Berita

BPBD DKI Jakarta Keluarkan Peringatan Angin Kencang 23-24 Januari 2026

Advertisement

Badan Penanggulangan Bencana Daerah (BPBD) DKI Jakarta mengeluarkan peringatan dini terkait potensi angin kencang yang diperkirakan melanda wilayah Provinsi DKI Jakarta, termasuk Perairan Kepulauan Seribu dan Teluk Jakarta. Peringatan ini berlaku mulai tanggal 23 hingga 24 Januari 2026.

Detail Peringatan Dini

Informasi ini dikutip dari akun Instagram resmi BPBD DKI Jakarta, @bpbddkijakarta, pada Jumat (23/1/2026). Peringatan tersebut merujuk pada data dari Badan Meteorologi, Klimatologi, dan Geofisika (BMKG) Stasiun Meteorologi Maritim Tanjung Priok.

“Peringatan Dini Angin Kencang di Wilayah Provinsi DKI Jakarta, Perairan Kep. Seribu, Teluk Jakarta yang berlaku 23 – 24 Januari 2026,” demikian kutipan dari unggahan tersebut.
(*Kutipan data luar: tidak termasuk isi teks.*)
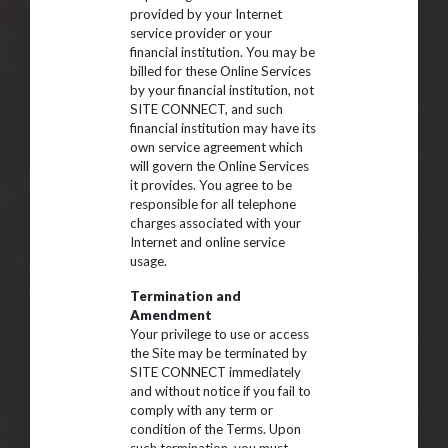
provided by your Internet
service provider or your
financial institution. You may be
billed for these Online Services
by your financial institution, not
SITE CONNECT, and such
financial institution may have its
own service agreement which
will govern the Online Services
it provides. You agree to be
responsible for all telephone
charges associated with your
Internet and online service
usage.
Termination and
Amendment
Your privilege to use or access
the Site may be terminated by
SITE CONNECT immediately
and without notice if you fail to
comply with any term or
condition of the Terms. Upon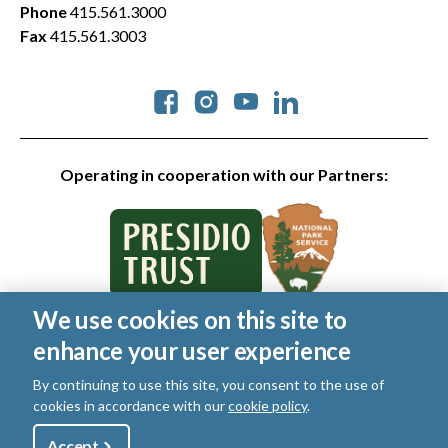
Phone
415.561.3000
Fax
415.561.3003
Social
Operating in cooperation with our Partners:
We use cookies on this site to
© 2026 Golden Gate National Parks Conservancy. All rights
enhance your user experience
reserved.
Legal
By continuing to use this site, you consent to the use of
|
Privacy Policy
|
Cookies
|
Terms of Use
|
SMS Terms
|
cookies in accordance with our
cookie policy
.
Manage Email / Profile
Utility
Accept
Kecepatan angin diprakirakan mencapai puncaknya pada siang hingga malam hari. Masyarakat diimbau untuk meningkatkan kewaspadaan terhadap potensi angin kencang dengan kecepatan 20-25 knot, setara dengan 37-47 km/jam atau Skala Beaufort 5-6.
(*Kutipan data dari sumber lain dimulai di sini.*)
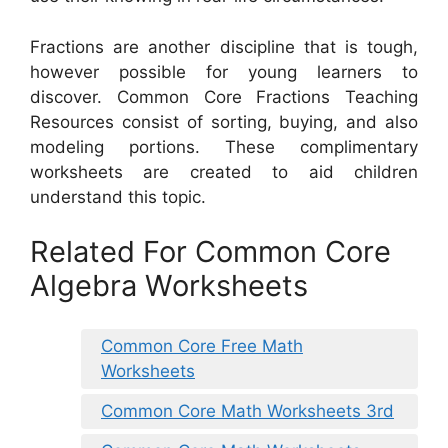
Fractions are another discipline that is tough,
however possible for young learners to
discover. Common Core Fractions Teaching
Resources consist of sorting, buying, and also
modeling portions. These complimentary
worksheets are created to aid children
understand this topic.
Related For Common Core
Algebra Worksheets
Common Core Free Math
Worksheets
Common Core Math Worksheets 3rd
Potensi Dampak dan Tinggi Gelombang

Tinggi gelombang di Teluk Jakarta dan Perairan Kepulauan Seribu bagian selatan diprakirakan berada pada kategori rendah, yaitu 0,5 hingga 1,25 meter. Sementara itu, di Perairan Kepulauan Seribu bagian utara, tinggi gelombang berpotensi mencapai 1,25 hingga 2,5 meter (sedang).

Advertisement

BPBD DKI Jakarta juga menekankan adanya risiko tinggi terhadap keselamatan pelayaran, terutama bagi:

  • Perahu nelayan: berisiko jika kecepatan angin lebih dari 15 knot dan tinggi gelombang di atas 1,25 m.
  • Kapal tongkang: berisiko jika kecepatan angin lebih dari 16 knot dan tinggi gelombang di atas 1,5 m.
  • Kapal ferry: berisiko jika kecepatan angin lebih dari 21 knot dan tinggi gelombang di atas 2,5 m.
  • Kapal ukuran besar (kargo/pesiar): berisiko jika kecepatan angin lebih dari 27 knot dan tinggi gelombang di atas 4,0 m.

Imbauan untuk Masyarakat

Sehubungan dengan peringatan ini, masyarakat diimbau untuk mengambil langkah-langkah kesiapsiagaan:

  • Pantau informasi gelombang air laut secara berkala melalui situs bpbd.jakarta.go.id/gelombanglaut.
  • Unduh dan pelajari Buku Panduan Kesiapsiagaan Bencana di tautan tiny.cc/bukusakusiagabanjir.
  • Laporkan temuan potensi genangan atau banjir melalui aplikasi JAKI.
  • Pantau informasi banjir terkini melalui pantaubanjir.jakarta.go.id.
  • Dalam kondisi darurat, segera hubungi nomor darurat 112.

Selain itu, masyarakat diminta untuk waspada terhadap potensi bahaya lain akibat angin kencang, seperti pohon tumbang, jatuhnya reklame, atau kerusakan properti. Penting untuk memeriksa kondisi lingkungan sekitar rumah, mengamankan barang-barang di luar ruangan, serta menghindari area yang berpotensi rawan seperti di bawah pohon besar atau bangunan yang tidak stabil.